● **DOCUMENT SEGMENT**:
Virtual fantasy meets art at the MCA

Virtual fantasy meets art at the MCA

The parameters of reality are redrawn in a new exhibition at the Museum of Contemporary Art. Ultra Unreal – New Myths for New Worlds is a collection of five installations that interrogate accepted norms of society, religion, cultural constructs, art, and reality itself, using mediums that range from complex CGI to film to latex sculptures.

Club Ate (Justin Shoulder, Bhenji Ra, and collaborators), ANG IDOL KO / YOU ARE MY IDOL (still), 2022. 2-channel digital video, HD, colour, sound. Image courtesy and © the artists

The works featured represent the personal responses of their respective artists to ideas of identity, status, sexual and creative expression. Club Ate is Sydney-based artistic duo, Justin Shoulder and Bhenji Ra whose art is informed by their shared queer experiences and Filipinx heritage. In a large dark space, with a traditional woven cloth hung overhead, videos are projected onto two large, angled screens. The films show people gathered together in spiritual and traditional practices while also demonstrating individual expression.  

Bangkok artist, Korakrit Arunanondchai, also uses themes of ritual and spiritualism in his installation. In collaboration with Alex Gvojic, Arunanondcha presents his work across three screens, each showing different stories, different windows into human experience. His lens is an unflinching, non-judging gaze. The room also contains a number of physical elements depicted in the films. 

Lawrence Lek still, Ultra Unreal, MCA

Lawrence Lek is an artist and musician based in London. His combines his knowledge of architecture, CGI, gaming, music with his contemplations about AI and futurism to create a digital world that is a type of dystopian simulation.

● **STORED DATA**:
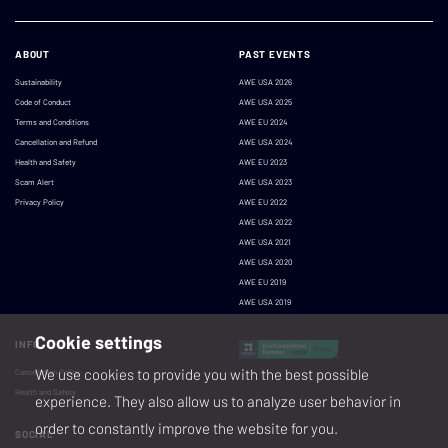
ABOUT
PAST EVENTS
Sustainability
AWE USA 2026
Code of Conduct
AWE USA 2025
Terms and Conditions
AWE EU 2024
Cancellation and Refund
AWE USA 2024
Health and Safety
AWE EU 2023
Scam Alert
AWE USA 2023
Privacy Policy
AWE EU 2022
AWE USA 2022
AWE USA 2021
AWE USA 2020
AWE EU 2019
AWE USA 2019
Cookie settings
INFO
We use cookies to provide you with the best possible
Cancellation Policy
Health and Safety
experience. They also allow us to analyze user behavior in
order to constantly improve the website for you.
SOCIAL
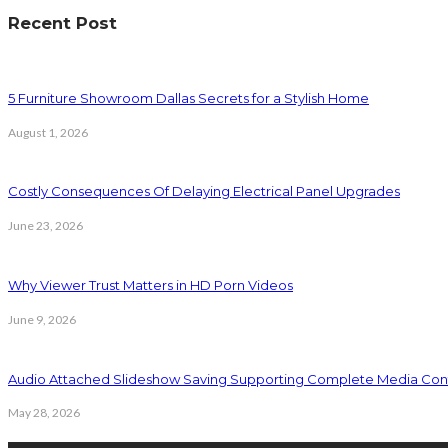
Recent Post
5 Furniture Showroom Dallas Secrets for a Stylish Home
August 1, 2026
Costly Consequences Of Delaying Electrical Panel Upgrades
June 23, 2026
Why Viewer Trust Matters in HD Porn Videos
June 9, 2026
Audio Attached Slideshow Saving Supporting Complete Media Cont
May 28, 2026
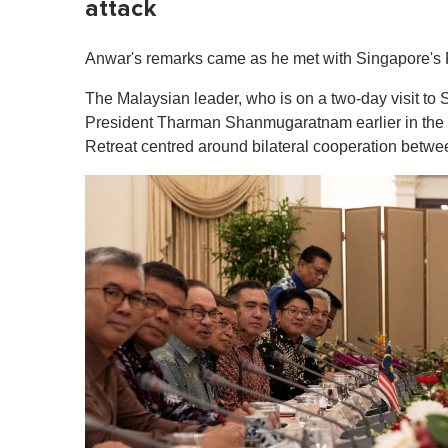
attack
Anwar's remarks came as he met with Singapore's 
The Malaysian leader, who is on a two-day visit to 
President Tharman Shanmugaratnam earlier in the d
Retreat centred around bilateral cooperation betwe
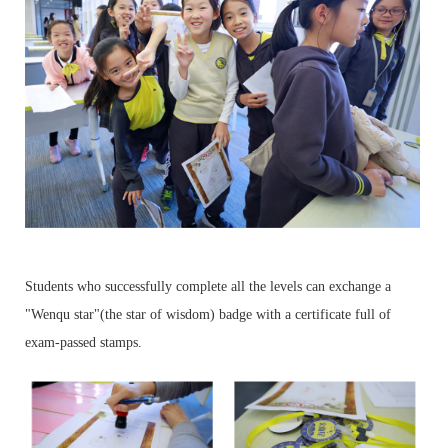
Students who successfully complete all the levels can exchange a
"Wenqu star"(the star of wisdom) badge with a certificate full of
exam-passed stamps.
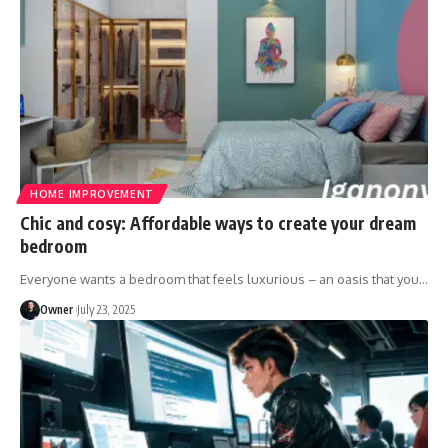
HOME IMPROVEMENT
Chic and cosy: Affordable ways to create your dream
bedroom
Everyone wants a bedroom that feels luxurious – an oasis that you
…
Owner
July 23, 2025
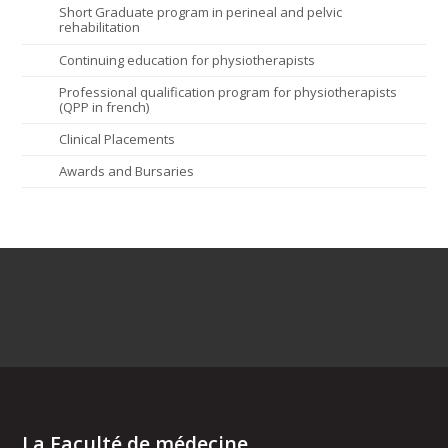
Short Graduate program in perineal and pelvic
rehabilitation
Continuing education for physiotherapists
Professional qualification program for physiotherapists
(QPP in french)
Clinical Placements
Awards and Bursaries
La Faculté de médecine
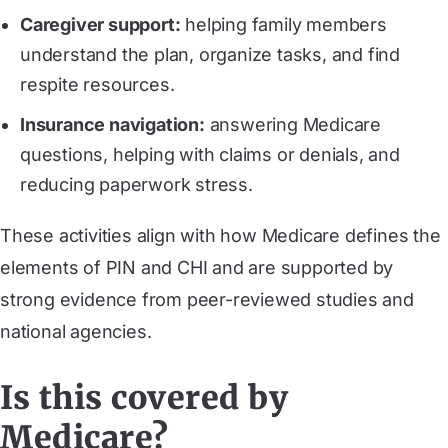
Caregiver support:
helping family members
understand the plan, organize tasks, and find
respite resources.
Insurance navigation:
answering Medicare
questions, helping with claims or denials, and
reducing paperwork stress.
These activities align with how Medicare defines the
elements of PIN and CHI and are supported by
strong evidence from peer-reviewed studies and
national agencies.
Is this covered by
Medicare?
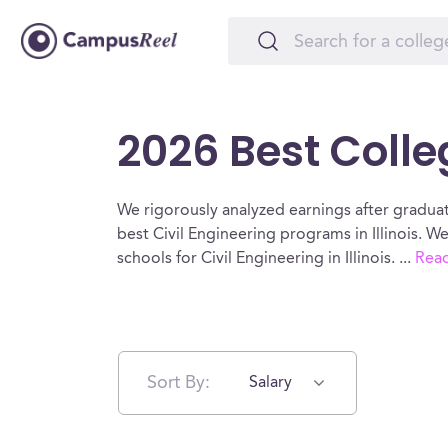
2026 Best Colleg
We rigorously analyzed earnings after graduat
best Civil Engineering programs in Illinois. 
schools for Civil Engineering in Illinois.
...
Rea
Sort By:
Salary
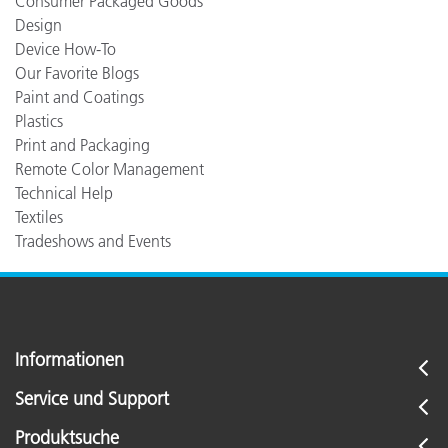
Consumer Packaged Goods
Design
Device How-To
Our Favorite Blogs
Paint and Coatings
Plastics
Print and Packaging
Remote Color Management
Technical Help
Textiles
Tradeshows and Events
Informationen
Service und Support
Produktsuche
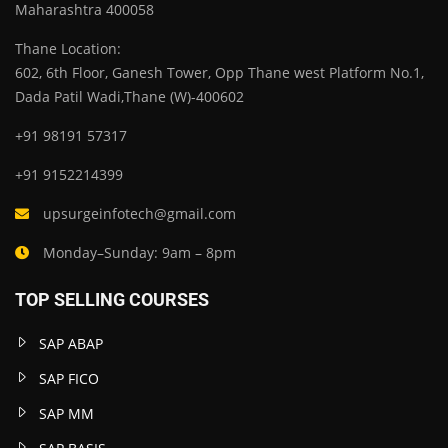
Maharashtra 400058
Thane Location:
602, 6th Floor, Ganesh Tower, Opp Thane west Platform No.1,
Dada Patil Wadi,Thane (W)-400602
+91 98191 57317
+91 9152214399
upsurgeinfotech@gmail.com
Monday–Sunday: 9am – 8pm
TOP SELLING COURSES
SAP ABAP
SAP FICO
SAP MM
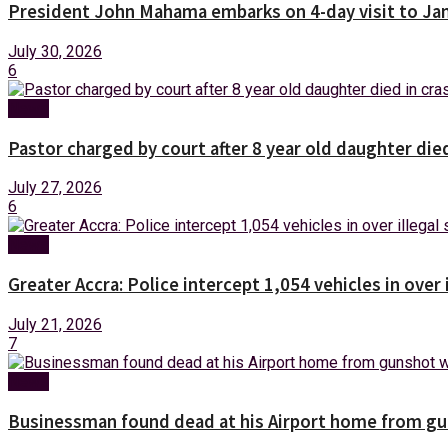
President John Mahama embarks on 4-day visit to Ja
July 30, 2026
6
News
Pastor charged by court after 8 year old daughter die
July 27, 2026
6
News
Greater Accra: Police intercept 1,054 vehicles in over 
July 21, 2026
7
News
Businessman found dead at his Airport home from g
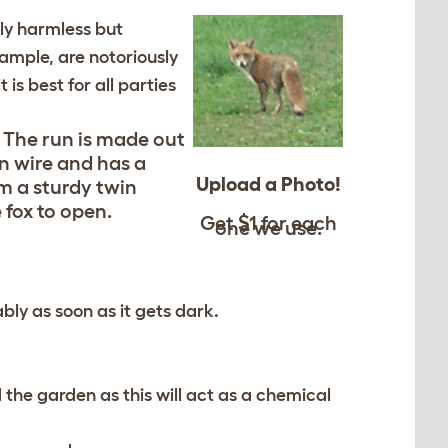
ely harmless but
ample, are notoriously
is best for all parties
e. The run is made out
n wire and has a
Upload a Photo!
om a sturdy twin
 fox to open.
Get $1 for each
one we use.
bly as soon as it gets dark.
d the garden as this will act as a chemical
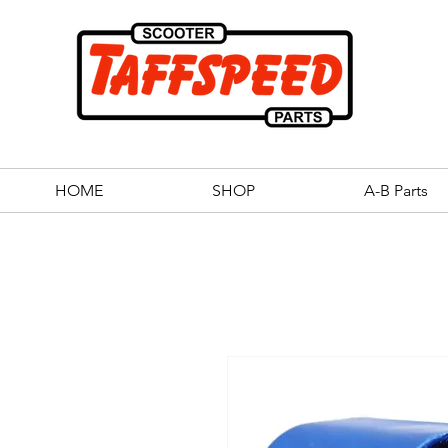
HOME
SHOP
A-B Parts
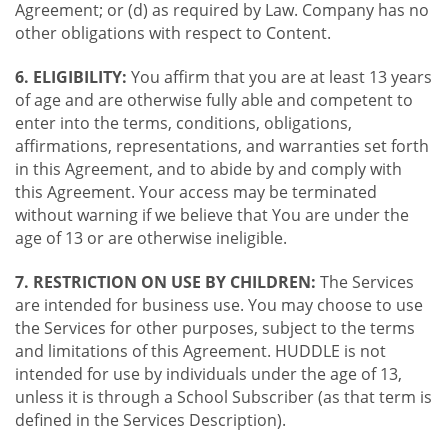
Agreement; or (d) as required by Law. Company has no
other obligations with respect to Content.
6. ELIGIBILITY:
You affirm that you are at least 13 years
of age and are otherwise fully able and competent to
enter into the terms, conditions, obligations,
affirmations, representations, and warranties set forth
in this Agreement, and to abide by and comply with
this Agreement. Your access may be terminated
without warning if we believe that You are under the
age of 13 or are otherwise ineligible.
7. RESTRICTION ON USE BY CHILDREN:
The Services
are intended for business use. You may choose to use
the Services for other purposes, subject to the terms
and limitations of this Agreement. HUDDLE is not
intended for use by individuals under the age of 13,
unless it is through a School Subscriber (as that term is
defined in the Services Description).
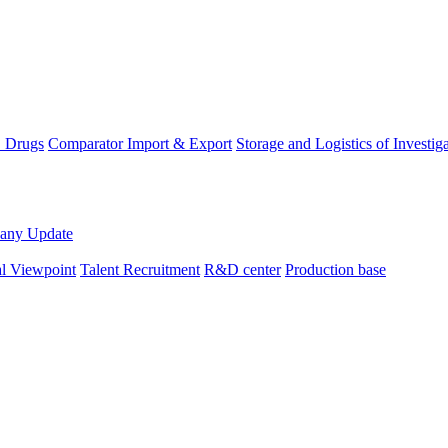
D Drugs
Comparator Import & Export
Storage and Logistics of Investig
any Update
al Viewpoint
Talent Recruitment
R&D center
Production base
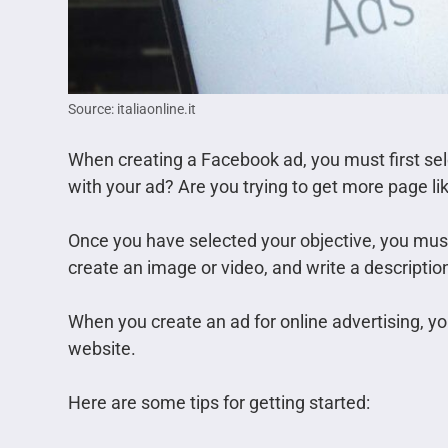
Source: italiaonline.it
When creating a Facebook ad, you must first sel
with your ad? Are you trying to get more page li
Once you have selected your objective, you must 
create an image or video, and write a description
When you create an ad for online advertising, y
website.
Here are some tips for getting started:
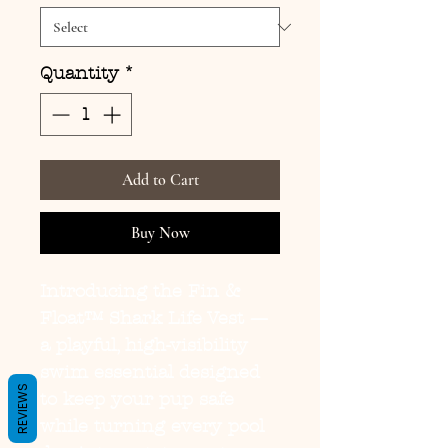
Quantity
*
Add to Cart
Buy Now
Introducing the
Fin &
Float™ Shark Life Vest
—
a playful, high-visibility
swim essential designed
REVIEWS
to keep your pup safe
while turning every pool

● **EXERCISE DESCRIPTION**:
Pick up the review of the Ultra Unreal exhibition at the MCA after its last sentence and continue it.

● **SOLVED PROBLEM**:
Lu Yang is a gender-fluid artist from Shanghai who uses an avatar of themself as the subject of their digital videos. Fusing Harajuku aesthetic with anime robot and sugar-pop dance moves, Lu’s work makes statements about how people choose to present themselves. 

Saeborg is a queer artist from Tokyo and was in Sydney for the opening of the exhibition. Her name is a portmanteau of her actual name, Saeko Oi, and “cyborg” – she see’s herself as part human, part toy. The large, cartoonish latex sculptures she creates are filled with air for the displays, but are actually costumes which are worn for special performances.  

Dung beetle and fly in Pootopia by Saeborg, Ultra Unreal, MCA

The concept for Saeborg’s art derives from queer fetish culture and cosplay, and especially from the infamous, latex-themed Department H party at Tokyo’s Kinema Club which features cabaret, striptease, drag, and dress-ups. Saeborg’s costumes are genderless and quirky and can also be endlessly modified to suit different wearers and situations. They mostly consist of non-human creatures: this exhibition includes pigs, a cow, a female farmer, large dung beetles, flies, moths. 

Japan has a very traditional, patriarchal society, with strong strands of misogyny and queer-phobia. Through an interpreter, Saeborg explains that her art is subversive. but nuanced because of that hostile climate. 

Artist, Saeborg, poses inside her “Slaughterhouse” installation. Ultra Unreal at MCA

When she performs in costume, she enjoys seeing the various ways people react; some laugh, some are shocked, and some drop their inhibitions and start dancing the characters. 

Ultra Unreal has been curated to present an immersive, engaging, non-intimidating selection of art that challenges myths about who and what makes up the human experience.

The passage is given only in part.